The extent of the homelessness and housing scandal represents a damning indictment of our society and the Government's inability to come to terms with it. There are about 5,187 adults, 1,400 families and 3,000 children homeless. The impact on the children is quite shocking. Our system to deal with homelessness is close to collapse, if an additional burden is put on existing services which are very stretched. In 2014, Fr. Peter McVerry said it was a national emergency, but it has deteriorated seriously since. It is shocking that only 638 social houses were built in 2016, of which 384 were built by local authorities. Approximately 5,800 private houses were built in 2016.
I will address the various initiatives. Rents are exorbitant. The average rent in Dublin is €1,744 per month and €1,100 nationally. At all levels of the continuum of housing policy, the position is very serious and grave and the initiatives put forward have clearly failed. The development contribution rebate scheme has produced negligible results, while the infrastructural scheme for affordable housing has had very poor outcomes and results. So far seven units have been provided under the repair and lease scheme.
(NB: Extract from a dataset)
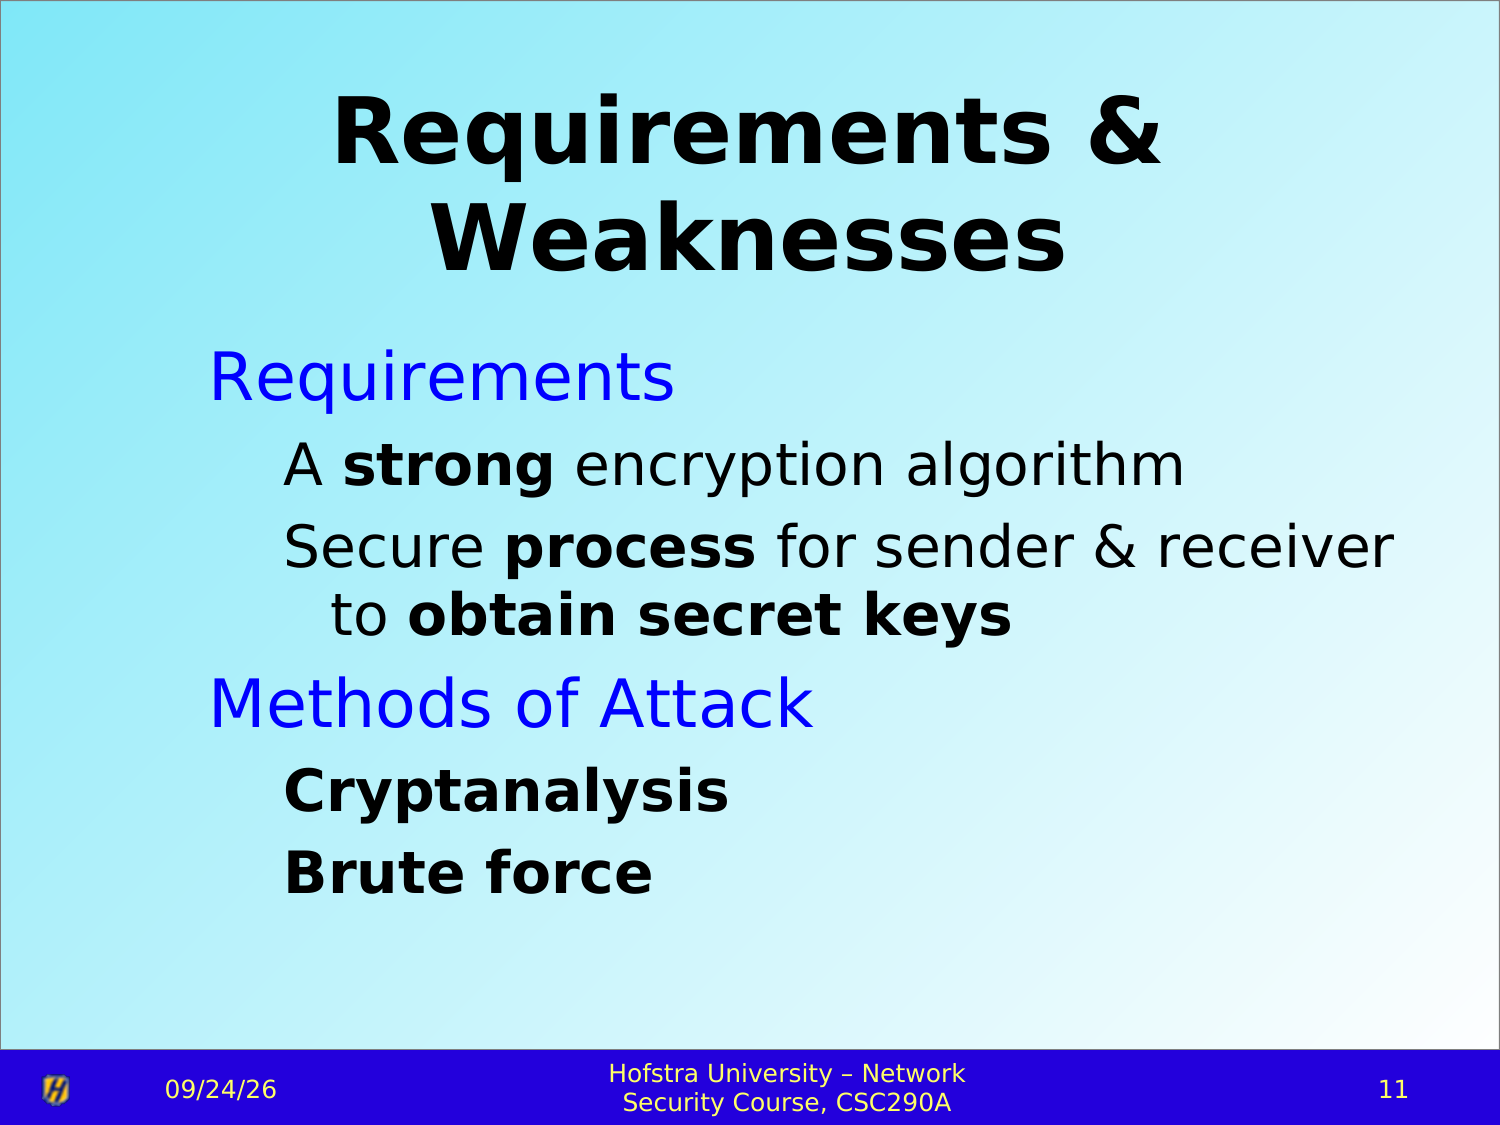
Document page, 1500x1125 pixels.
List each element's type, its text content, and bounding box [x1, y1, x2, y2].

title Requirements & Weaknesses [109, 70, 1388, 300]
picture [37, 1072, 76, 1110]
list Requirements A strong encryption algorithm Secure process for sender & receiver to obtain secret keys Methods of Attack Cryptanalysis Brute force [193, 331, 1469, 1010]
On the much-vaunted planning change in repect of over 100 houses, did anybody see the advertisement placed by An Bord Pleanála on 1 August apologising for the delays in planning due to an inability and lack of staff to progress and process planning applications? Above all, there is no overall focus on or plan for affordable housing. Most of those who are homeless will continue to remain homeless for an undue length of time and more people will become homeless. It is reckoned that about 90 people become homeless every month, although the Government does not publish figures any more. Likewise, for the foreseeable future most people will struggle to afford to pay rent and to buy a house unless there is a fundamental shift in policy.
Does the Taoiseach accept that the Government's policies are simply not working and have not worked for the past few years and that there is a need for radical change in the provision of both council and affordable housing? The social housing list includes about 120,000 people and only 600 social houses were built last year. People want to be in a position to afford to buy a house. Does the Taoiseach accept that there is no overall plan to provide affordable housing, either for rent or to buy?